On Thursday, US State Department spokesperson Victoria Nuland told the press, "Whether we’re talking about Egypt or any other country on the planet, frankly, we support the right of peaceful protest as one means for citizens to express themselves to their government. But protest has to be peaceful and the response to protest also has to be restrained and peaceful on the part of the government."
So, Victoria, that means that the US wouldn't, like, sell huge quantities of tear gas to the same Egyptian government for putting down peaceful protests, would it?  Well, no, not exactly, she mutters.  It means that when we sell them tear gas canisters we will remove the labels that say they were made in the USA and exported to Egypt with the State Department's permission.  You really cannot make this shit up.

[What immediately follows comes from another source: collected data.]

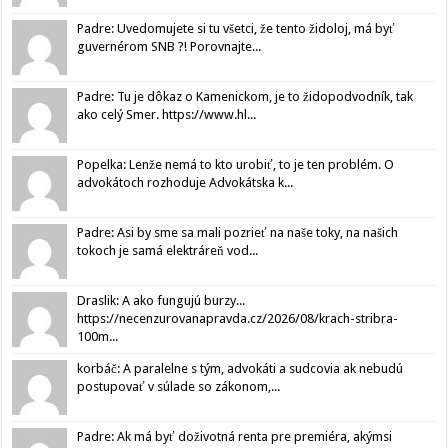
Padre: Uvedomujete si tu všetci, že tento židoloj, má byť
guvernérom SNB ?! Porovnajte...
Padre: Tu je dôkaz o Kamenickom, je to židopodvodník, tak
ako celý Smer. https://www.hl...
Popelka: Lenže nemá to kto urobiť, to je ten problém. O
advokátoch rozhoduje Advokátska k...
Padre: Asi by sme sa mali pozrieť na naše toky, na našich
tokoch je samá elektráreň vod...
Draslik: A ako fungujú burzy...
https://necenzurovanapravda.cz/2026/08/krach-stribra-
100m...
korbáč: A paralelne s tým, advokáti a sudcovia ak nebudú
postupovať v súlade so zákonom,...
Padre: Ak má byť doživotná renta pre premiéra, akýmsi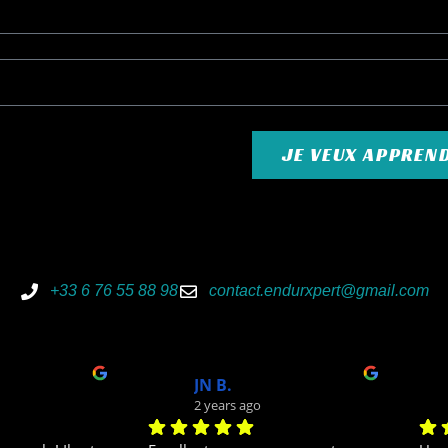
re
Formulaire
JE VEUX APPREN
1 mois
Préparation physique tout sport 6
P
mois
€
604,00
€
644,00
€
anier
+33 6 76 55 88 98
contact.endurxpert@gmail.com
Ajouter Au Panier
H.
Adrien
3 years ago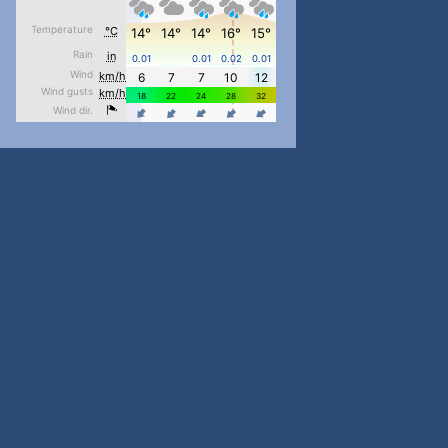
pimrec_project
...
#PipIvanToday
pimrec_project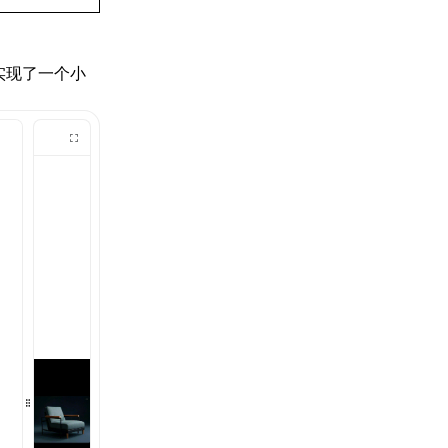
实现了一个小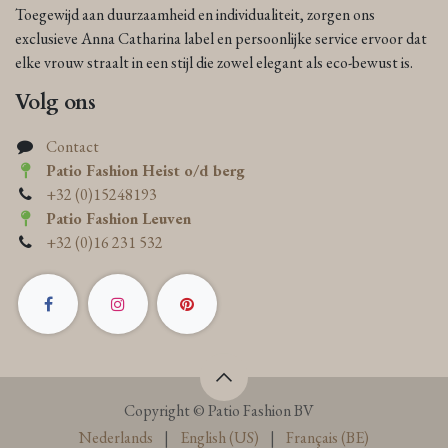
Toegewijd aan duurzaamheid en individualiteit, zorgen ons
exclusieve Anna Catharina label en persoonlijke service ervoor dat
elke vrouw straalt in een stijl die zowel elegant als eco-bewust is.
Volg ons
Contact
Patio Fashion Heist o/d berg
+32 (0)15248193
Patio Fashion Leuven
+32 (0)16 231 532
Copyright © Patio Fashion BV
Nederlands
|
English (US)
|
Français (BE)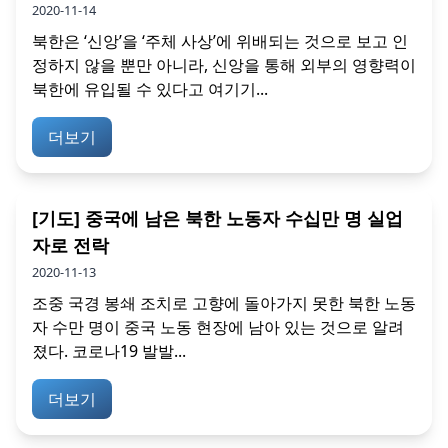
2020-11-14
북한은 ‘신앙’을 ‘주체 사상’에 위배되는 것으로 보고 인
정하지 않을 뿐만 아니라, 신앙을 통해 외부의 영향력이
북한에 유입될 수 있다고 여기기...
더보기
[기도] 중국에 남은 북한 노동자 수십만 명 실업
자로 전락
2020-11-13
조중 국경 봉쇄 조치로 고향에 돌아가지 못한 북한 노동
자 수만 명이 중국 노동 현장에 남아 있는 것으로 알려
졌다. 코로나19 발발...
더보기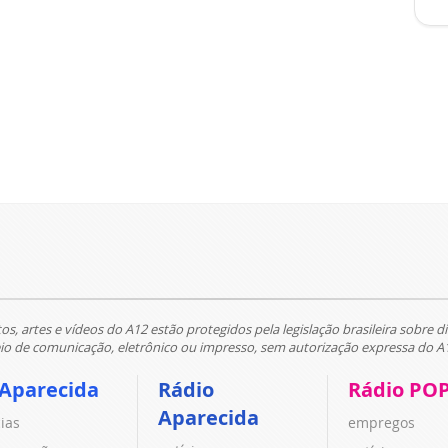
tos, artes e vídeos do A12 estão protegidos pela legislação brasileira sobre di
 de comunicação, eletrônico ou impresso, sem autorização expressa do A
 Aparecida
Rádio
Rádio PO
Aparecida
cias
empregos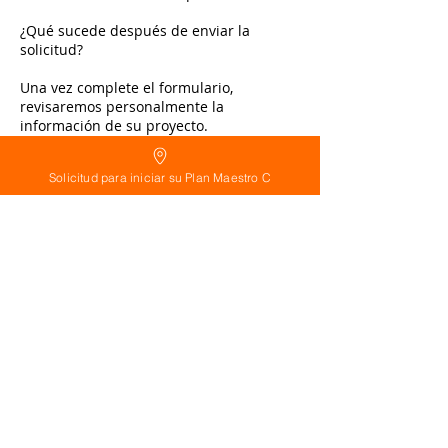
¿Qué sucede después de enviar la
solicitud?
Una vez complete el formulario,
revisaremos personalmente la
información de su proyecto.
Posteriormente nos comunicaremos con
Solicitud para iniciar su Plan Maestro C
usted para coordinar la fecha, la
modalidad y todos los detalles de la
Evaluación Profesional.
Cuando la reserva quede confirmada
mediante el pago correspondiente,
prepararemos previamente su caso para
aprovechar al máximo el tiempo de la
evaluación.
Detalles de contacto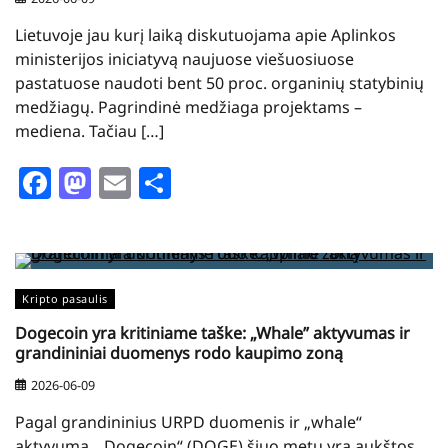
Lietuvoje jau kurį laiką diskutuojama apie Aplinkos
ministerijos iniciatyvą naujuose viešuosiuose
pastatuose naudoti bent 50 proc. organinių statybinių
medžiagų. Pagrindinė medžiaga projektams –
mediena. Tačiau […]
Facebook
Mastodon
Email
Share
Kripto pasaulis
Dogecoin yra kritiniame taške: „Whale” aktyvumas ir
grandininiai duomenys rodo kaupimo zoną
2026-06-09
Pagal grandininius URPD duomenis ir „whale“
aktyvumą, „Dogecoin“ (DOGE) šiuo metu yra aukštos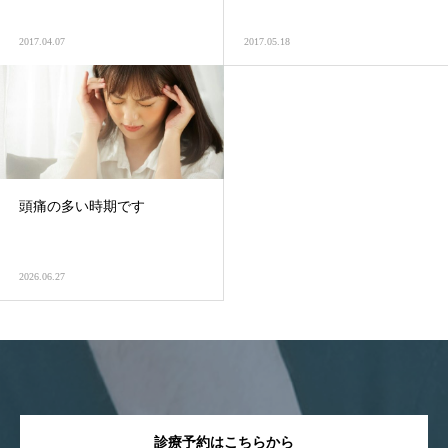
2017.04.07
2017.05.18
頭痛の多い時期です
2026.06.27
診療予約はこちらから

Then we have the US Department of Justice (I smile ironically every time I type that title) using Aaron Swartz's "Guerilla Open Access Manifesto" to hound him into suicide.  It's fascinating the limits which are now placed on free speech, and it is even more fascinating that nobody cares.

Oh, and for the hyperbole of the year award, Kids Prefer Cheese co-honcho Angus would nominate Paul Krugman on the above-mentioned sequester:

And here's the inevitable Krugman chiming in with his bosses:
 the “sequester,” one of the worst policy ideas in our nation’s history... a fiscal doomsday machine that would inflict gratuitous damage on the nation.
People, the sequester only lowers spending relative to baseline growth.  That is to say, it doesn't actually cut spending in the sense a regular normal person would view it.  Over the full 10 years of "deep" cuts, after the "doomsday machine" ravages us, Federal spending will be higher than it is now.  I am not making this up!
 

Federal spending is over 3 trillion dollars. We are talking about cutting 85 billion from its growth.  That's like a pimple on your pimple.  Calling this "one of the worst policy ideas in our nation's history" is just amazing hackery.
 

Slavery was one of our nation's policies. Interning Japanese Americans with no cause in WWII was one of our nation's policies. The war on drugs is one of our nation's policies.
Extra-legal drone killings of Americans (and non-americans) is one of our nation's policies. I'd say that the sequester is actually an above average policy for our nation. If we can't cut 85 billion from our planned spending growth four years after the recession ended, we are pretty much doomed.

No, for better or worse I don't know how often or how regularly I will be back, but we'll see.  I think I plan (ambiguous enough for you?) to write fewer but more in-depth posts when time and energy allow, rather than simply commenting on everything every day or so.  Or not, if it doesn't work out.  We'll see how it goes.